L’exploitation d’un aquifère

Les eaux souterraines   prélevées servent à de nombreux usages, depuis l’approvisionnement en eau potable jusqu’au chauffage des habitations.
Abondante en hiver mais rare en été, d’un point de vue quantitatif la disponibilité de la ressource en eau souterraines est fonction des caractéristiques des nappes  , du climat et des saisons ; ce qui implique une gestion rigoureuse pour limiter les conflits d’usage.

Sommaire de l’article :

Zoom sur la carte des points d’eau

Zoom sur les piézomètres : des comportements très différents

Les usages de l’eau

Chaque année, en moyenne près de 350 M[illions]m3 d’eau sont prélevés dans le milieu naturel en Poitou-Charentes pour satisfaire les besoins en eau d’une population de plus de 1.7 millions d’habitants (mais qui dépasse les 2 millions en période estivale du fait surtout du littoral). Les eaux souterraines   représentent autour des ¾ de cette production.
Les usages de cette eau se partagent essentiellement entre eau potable et agriculture. Les prélèvements pour l’eau potable s’élevaient à 143 Mm3 en 2010, dont les ¾ prélevés en eaux souterraines  . Au total, 404 (chiffre 2010) ouvrages contribuent à cette production, dont 10 seulement captent des eaux superficielles. Les eaux souterraines   dans leur grande majorité, comme les eaux superficielles, sont très vulnérables et ces dernières décennies plus de 400 captages* ont été abandonnés, la plupart pour des raisons de qualité.

#### DONNÉES FOURNIES
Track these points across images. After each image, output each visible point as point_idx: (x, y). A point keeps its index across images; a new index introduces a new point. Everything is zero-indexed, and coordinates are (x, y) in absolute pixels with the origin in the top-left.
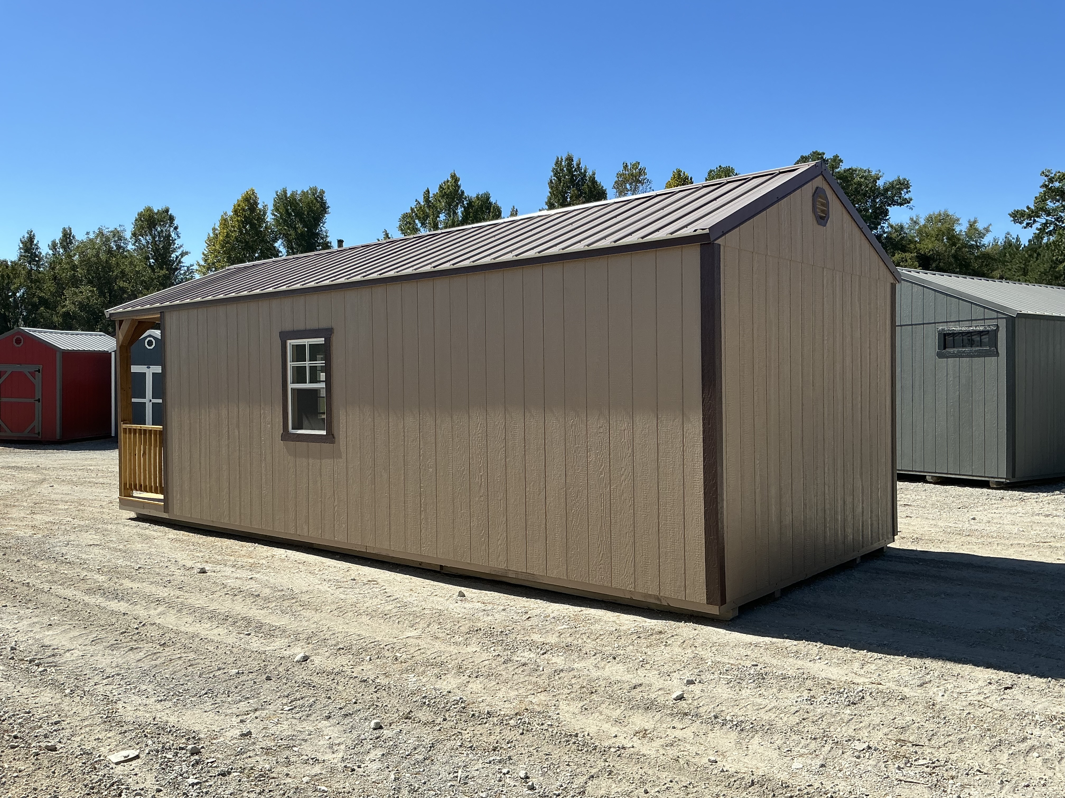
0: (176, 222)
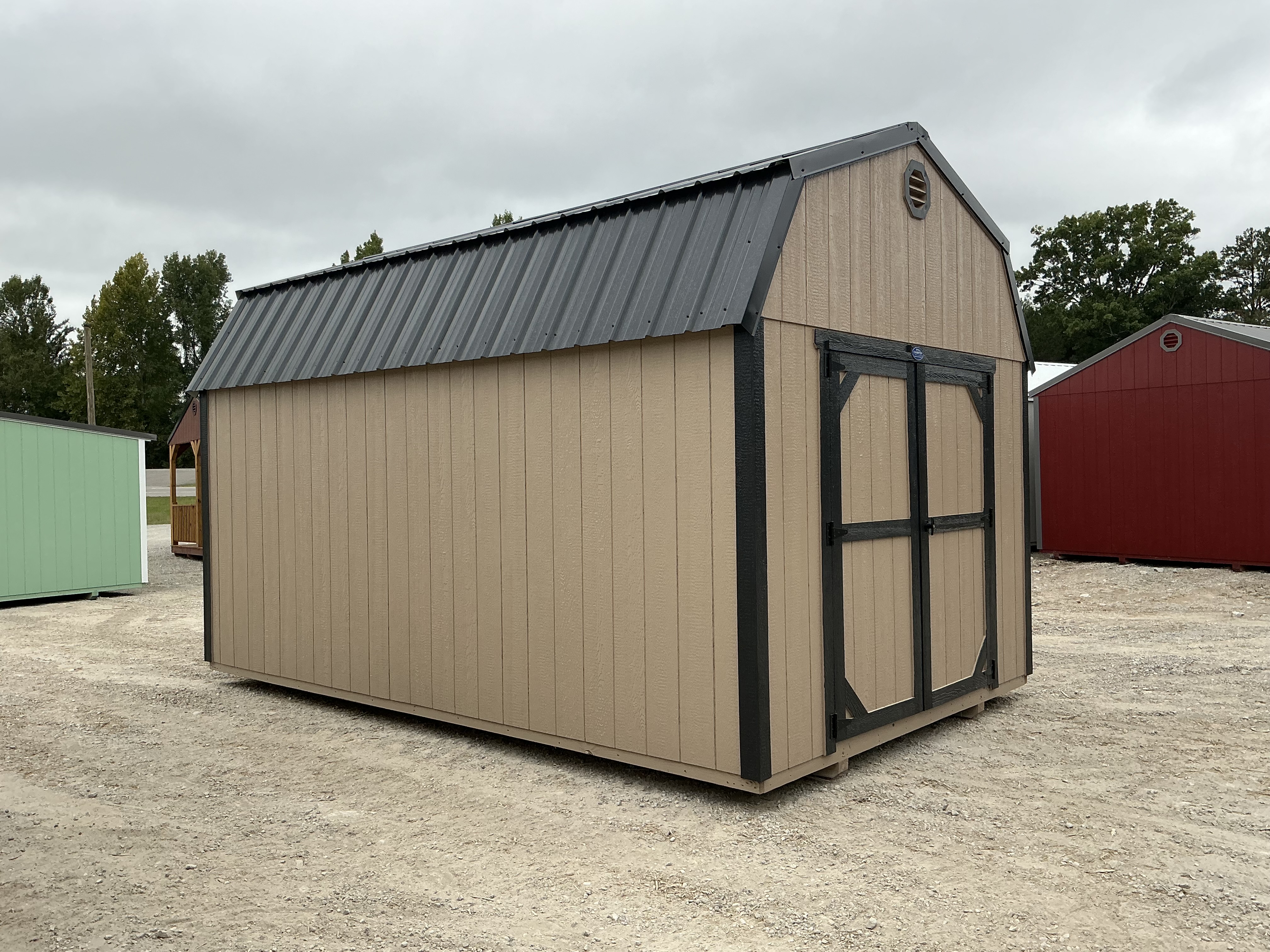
---
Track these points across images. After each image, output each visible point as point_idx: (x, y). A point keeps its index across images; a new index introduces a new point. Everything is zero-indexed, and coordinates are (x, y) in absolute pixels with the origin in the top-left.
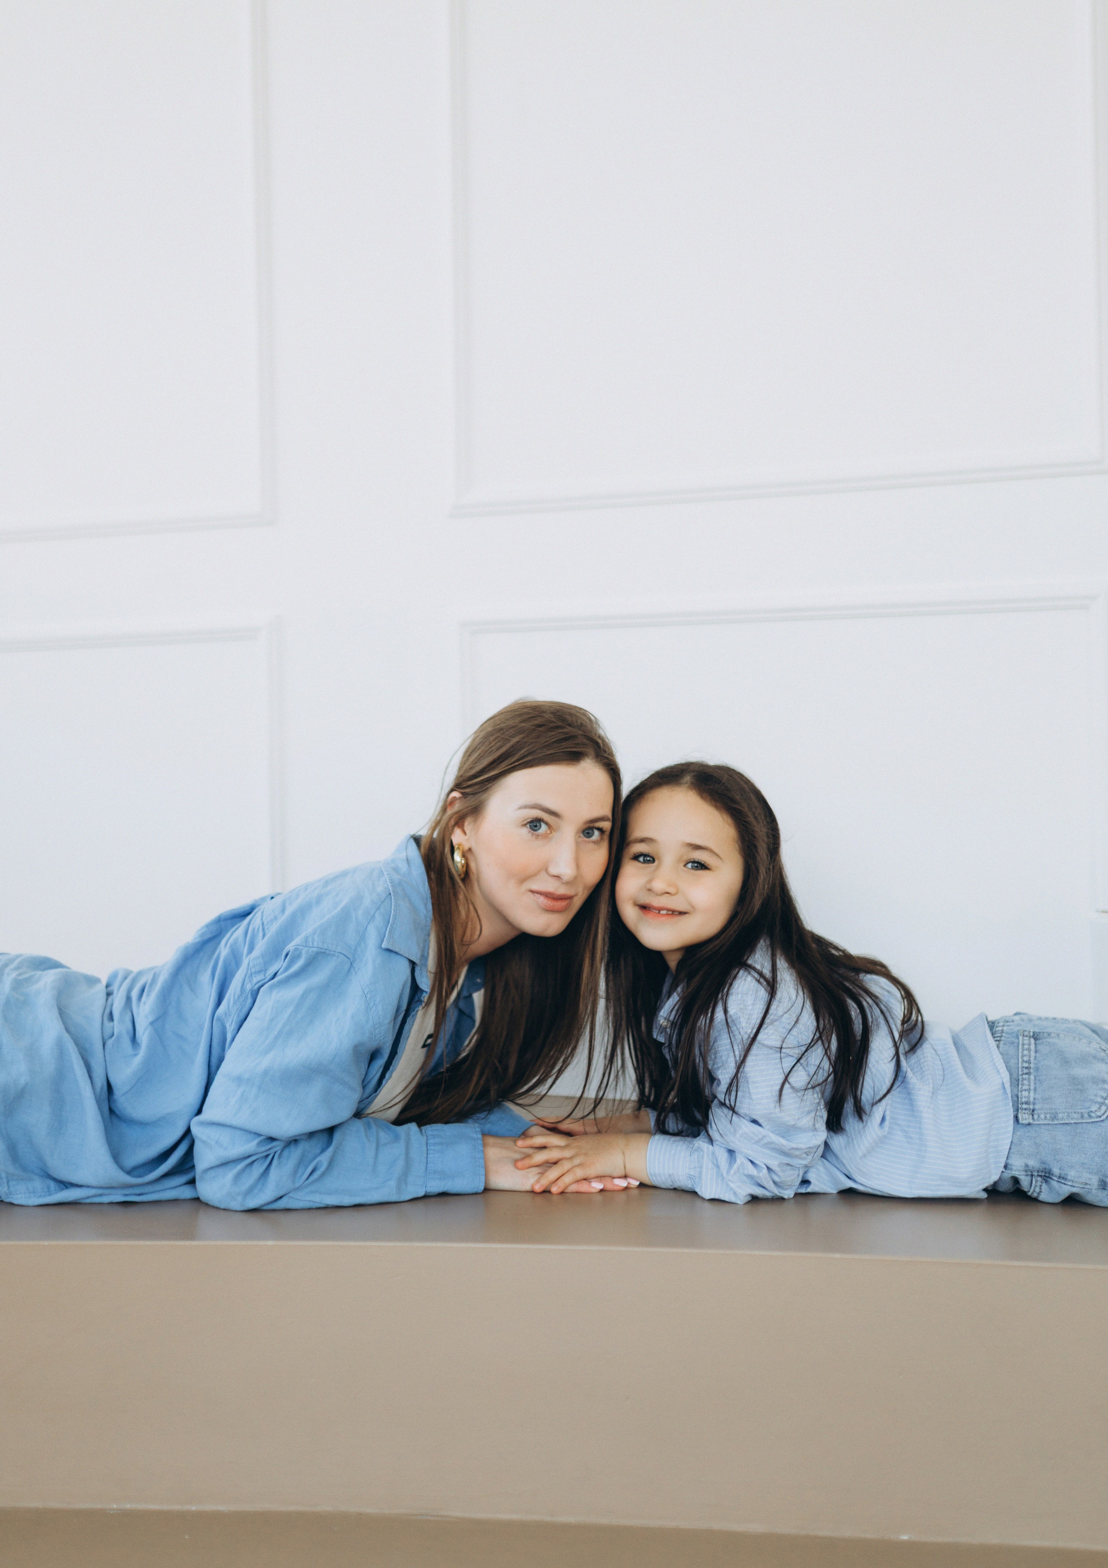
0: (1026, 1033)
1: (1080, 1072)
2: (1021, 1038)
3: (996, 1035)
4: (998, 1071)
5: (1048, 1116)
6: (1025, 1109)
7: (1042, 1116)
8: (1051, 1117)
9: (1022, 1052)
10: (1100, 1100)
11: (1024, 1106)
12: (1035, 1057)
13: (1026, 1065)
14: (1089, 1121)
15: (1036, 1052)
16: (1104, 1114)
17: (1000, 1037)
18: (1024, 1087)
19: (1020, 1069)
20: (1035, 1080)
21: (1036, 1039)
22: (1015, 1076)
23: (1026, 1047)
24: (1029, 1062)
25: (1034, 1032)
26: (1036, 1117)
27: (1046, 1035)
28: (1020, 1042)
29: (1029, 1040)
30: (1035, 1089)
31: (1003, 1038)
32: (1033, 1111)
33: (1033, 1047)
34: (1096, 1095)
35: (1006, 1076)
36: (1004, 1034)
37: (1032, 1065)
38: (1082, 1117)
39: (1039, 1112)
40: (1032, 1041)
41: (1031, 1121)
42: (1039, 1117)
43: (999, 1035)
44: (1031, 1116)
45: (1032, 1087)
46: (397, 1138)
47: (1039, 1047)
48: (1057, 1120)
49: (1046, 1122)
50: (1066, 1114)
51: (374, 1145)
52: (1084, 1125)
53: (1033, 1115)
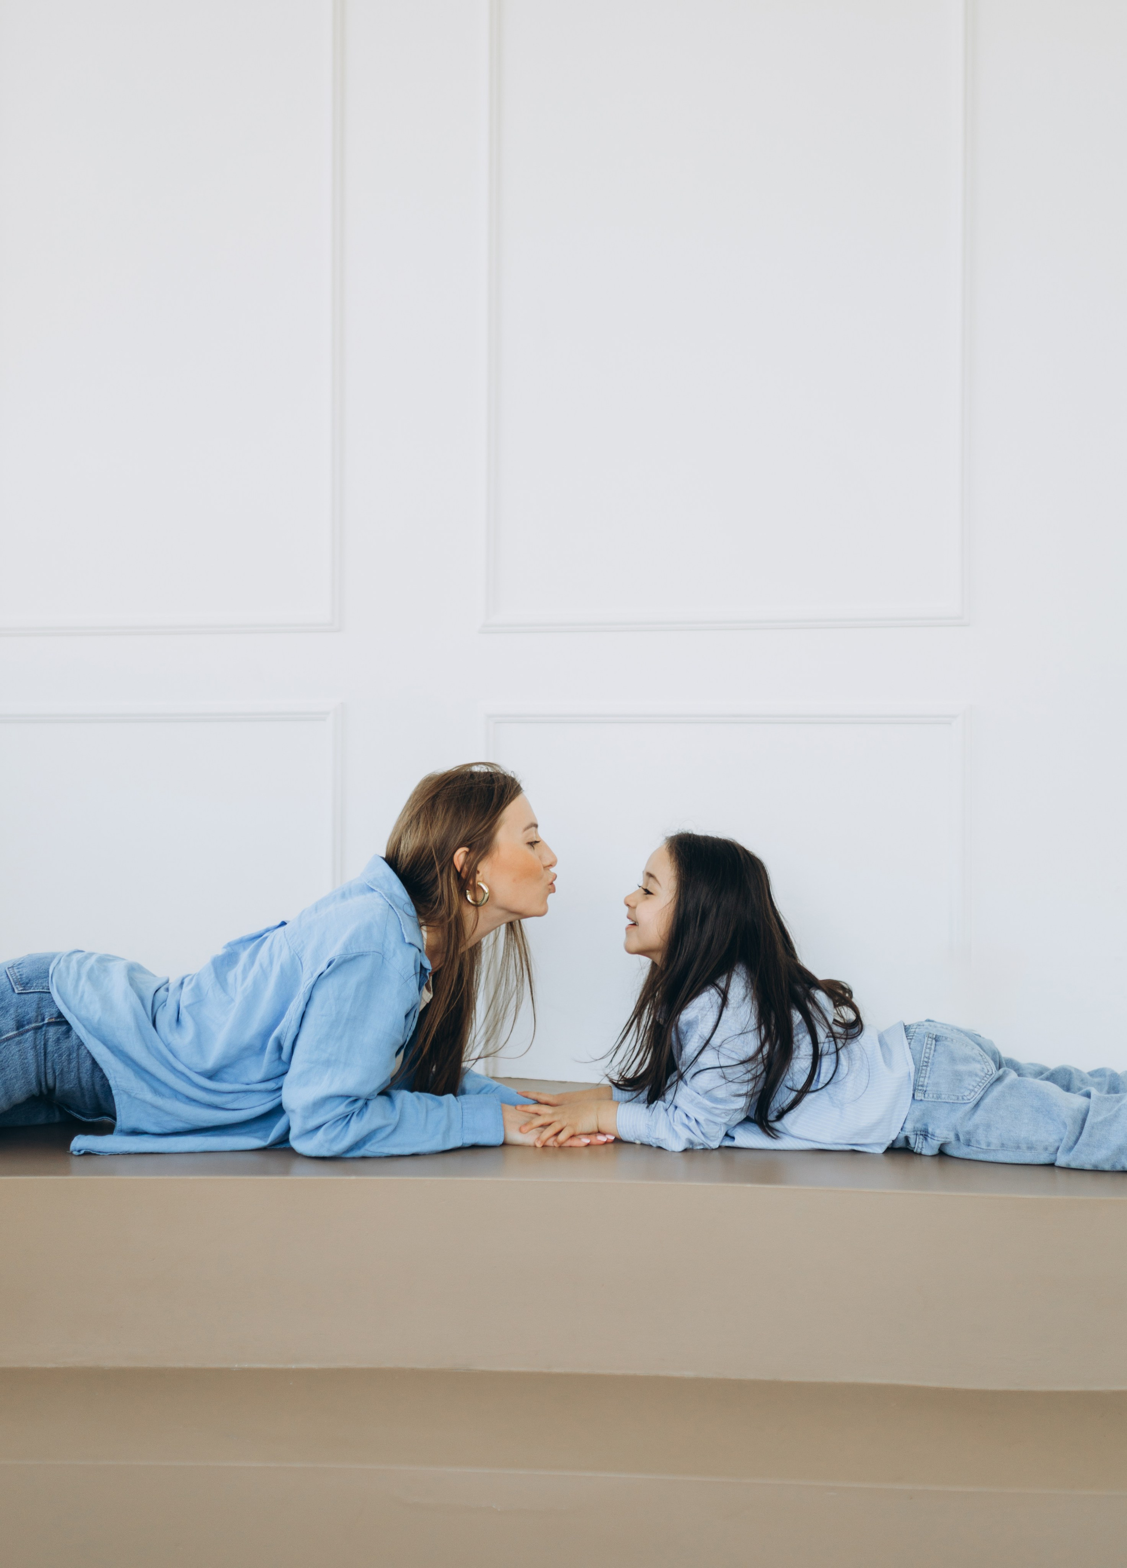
==
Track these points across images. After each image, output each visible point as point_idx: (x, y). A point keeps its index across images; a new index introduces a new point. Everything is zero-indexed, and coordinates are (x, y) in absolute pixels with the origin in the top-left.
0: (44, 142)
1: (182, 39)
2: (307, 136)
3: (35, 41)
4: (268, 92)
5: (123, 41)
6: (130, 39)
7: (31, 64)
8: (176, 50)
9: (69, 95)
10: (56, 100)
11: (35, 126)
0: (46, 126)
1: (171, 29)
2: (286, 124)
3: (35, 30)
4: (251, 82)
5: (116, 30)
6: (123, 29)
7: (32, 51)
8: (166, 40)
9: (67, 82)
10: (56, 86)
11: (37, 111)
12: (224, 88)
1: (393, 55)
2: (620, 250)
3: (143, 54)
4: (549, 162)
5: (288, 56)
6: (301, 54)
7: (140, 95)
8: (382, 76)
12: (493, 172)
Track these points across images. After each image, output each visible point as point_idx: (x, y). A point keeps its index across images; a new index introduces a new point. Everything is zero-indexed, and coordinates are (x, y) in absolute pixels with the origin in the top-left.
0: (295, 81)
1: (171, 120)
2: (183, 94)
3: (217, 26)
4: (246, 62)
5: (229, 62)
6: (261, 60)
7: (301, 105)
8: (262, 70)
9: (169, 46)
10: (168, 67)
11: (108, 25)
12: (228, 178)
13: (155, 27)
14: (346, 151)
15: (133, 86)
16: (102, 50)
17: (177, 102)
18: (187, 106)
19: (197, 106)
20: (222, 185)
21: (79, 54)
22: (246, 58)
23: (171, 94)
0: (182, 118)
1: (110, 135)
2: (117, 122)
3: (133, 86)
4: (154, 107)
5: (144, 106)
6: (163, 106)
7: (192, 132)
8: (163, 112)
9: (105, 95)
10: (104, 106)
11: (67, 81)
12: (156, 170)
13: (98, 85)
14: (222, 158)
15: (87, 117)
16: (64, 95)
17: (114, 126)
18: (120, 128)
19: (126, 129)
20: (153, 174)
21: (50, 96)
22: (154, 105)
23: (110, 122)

#### CONSIGNE
Poursuivez le texte sur l’exploitation d’un aquifère en reprenant juste après sa dernière phrase.

#### RÉPONSE
Une part non-négligeable des eaux prélevées pour la consommation humaine se « perd » le long des réseaux de distribution. On estime que 80% est un rendement satisfaisant. Afin d’améliorer ces rendements, le décret du 27/01/2012 demande aux collectivités de réaliser un descriptif détaillé des réseaux ainsi qu’un plan d’actions pour la réduction des pertes. Toutefois, en terme de prospective, même si des efforts sont faits en matière de pertes du réseau de distribution ou en matière d’économie d’eau, ceux-ci ne devraient pas suffire pour faire diminuer les besoins futurs.

Volumes prélevés pour l’eau potable et l’agriculture

En volume global l’eau potable est le second usage de l’eau en Poitou-Charentes, mais en ce qui concerne les eaux souterraines   les prélèvements annuels sont à peu près équivalents entre eau potable et agriculture. Toutefois, les premiers sont concentrés sur un nombre limité de captages et sont répartis tout au long de l’année. Pour l’eau potable, le prorata volume/population est pour Poitou-Chatentes autour de la moyenne nationale (87 m3/hab pour 89 au niveau national).

L’agriculture est donc le premier utilisateur d’eau en Poitou-Charentes avec environ 60 % des prélèvements*, mais répartis sur 6 mois de l’année. Le département de la Charente-Maritime est le premier utilisateur de cette eau avec de l’ordre du tiers de la production et celui des Deux-Sèvres le moins consommateur avec autour de 10 %. Sur les 173 Mm3 recensés en 2010, plus des 2/3 sont prélevés en nappe  . Cette consommation d’eau est très dépendante des conditions climatiques et donc très fluctuante d’une année sur l’autre. Ces dernières années, du fait d’une sensibilisation importante et de contraintes imposées par l’Etat et les collectivités (diminution des volumes autorisés notamment), ces prélèvements sont en baisse.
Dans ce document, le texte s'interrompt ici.